Quant au portrait chinois que lui avait fait Bonaventure, il se trouvait là carrément consterné. Rien n'allait, et il avait peur de savoir combien de temps son cousin avait pu passer là-dessus. Beaucoup trop, c'était certain. Des semaines, finit par lui annoncer Bo, bien trop fier, confirmant les doutes de James. Tout ce temps à essayer de trouver le portrait chinois de James, au lieu de simplement le lui demander. Il soupira face au monologue de son cousin.

« Je ne sais pas si "impressionné" est l'adjectif pouvant me décrire le plus actuellement, pour tout te dire.  Mais voyons le bon côté des choses ; je crois que c'est l'une des premières fois que je te vois t'impliquer autant dans un projet, aussi... particulier soit-il. C'est déjà un début. J'espère qu'un jour, Bo - et je pense sincèrement ce que je vais te dire - qu'un jour, nous pourrons mettre ta formidable énergie chaotique au service du bien.  D'ici-là, je te conseille de ne pas vouloir faire de ces portraits chinois ton métier, tu risquerais de faire faillite assez vite.»

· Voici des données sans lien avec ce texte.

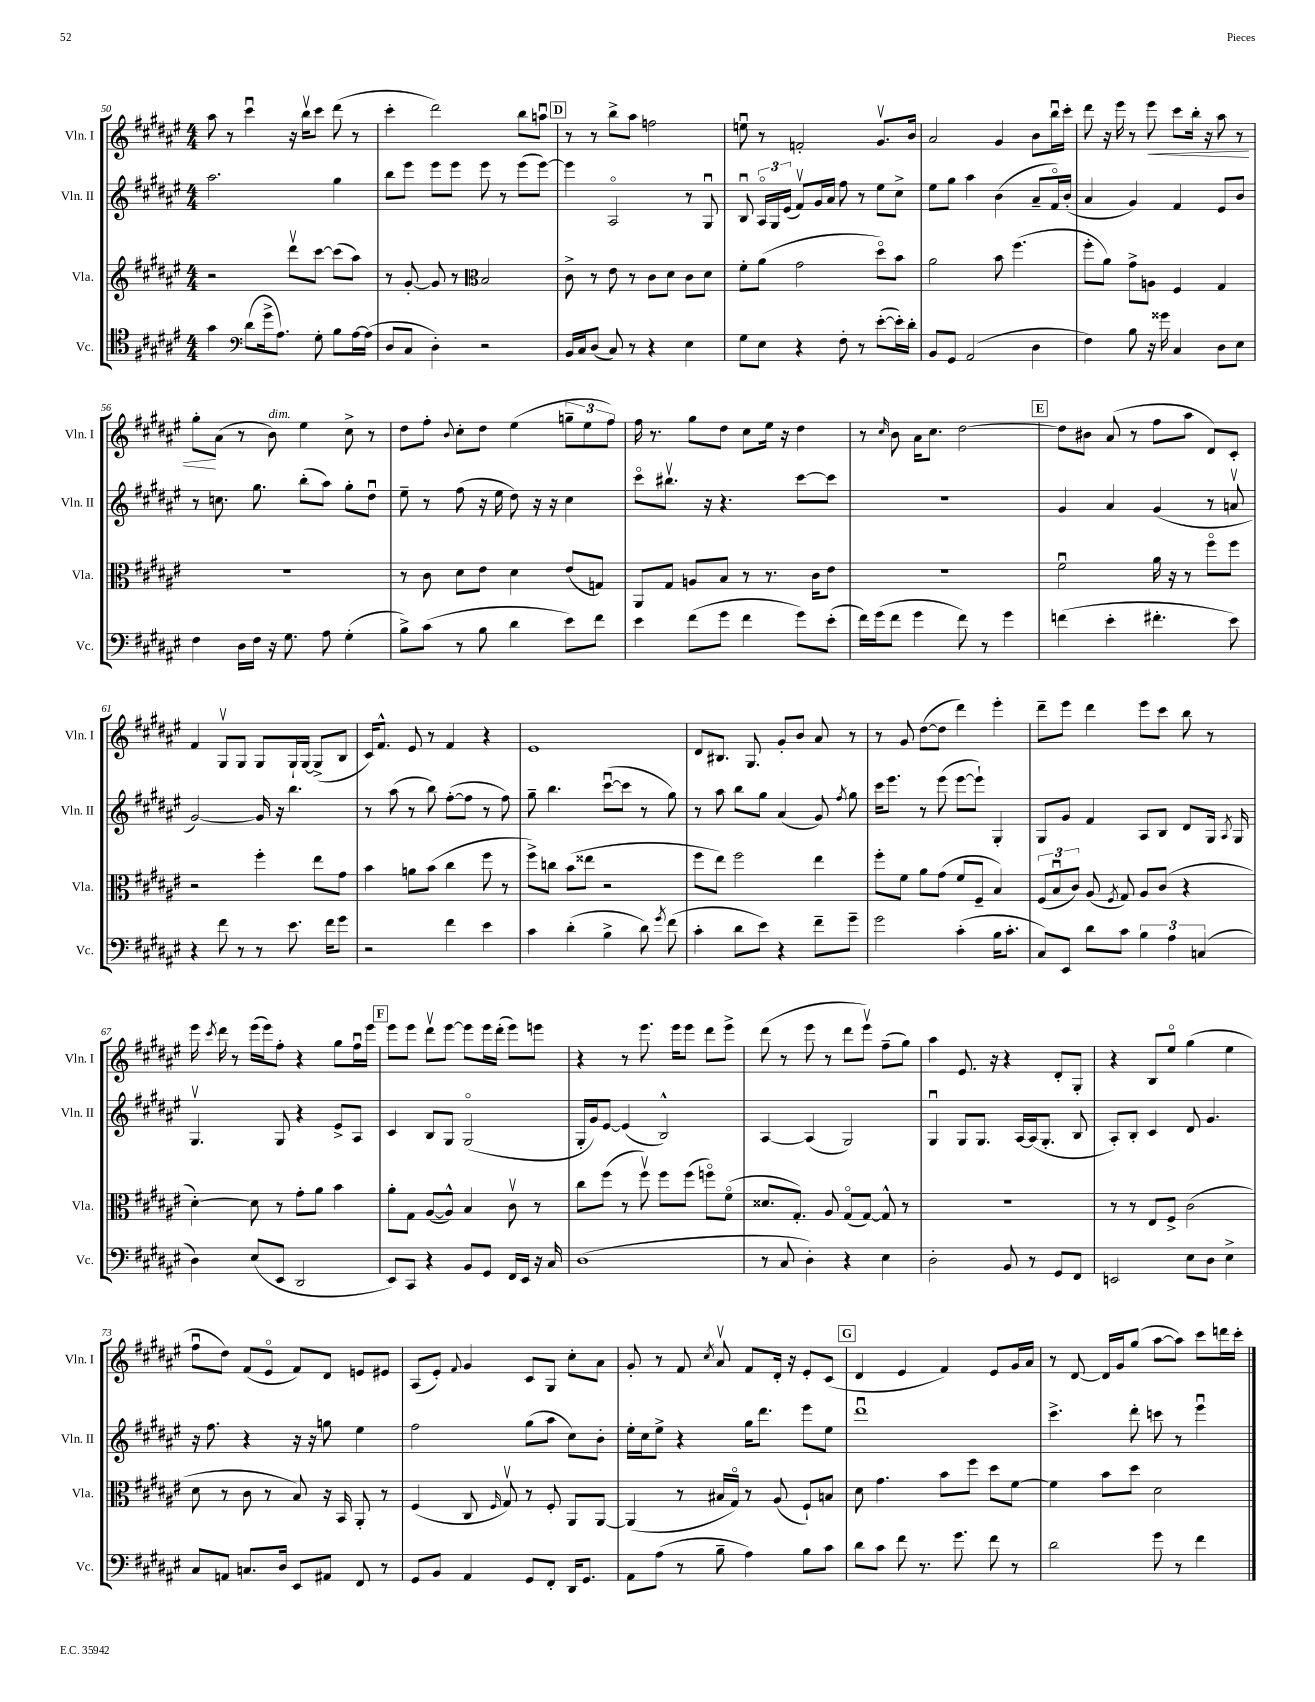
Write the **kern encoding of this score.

Quoique Bo avait toujours eu un certain talent pour se sortir de toutes sortes de situations, talent qui épatait toujours James. Cela expliquait comment il avait fait pour survivre dans ce monde si longtemps. C'était un peu le Forrest Gump de la vraie vie, en fait. James espérait très fortement que Bo ne soit jamais papa, cependant. Un seul Bo suffisait.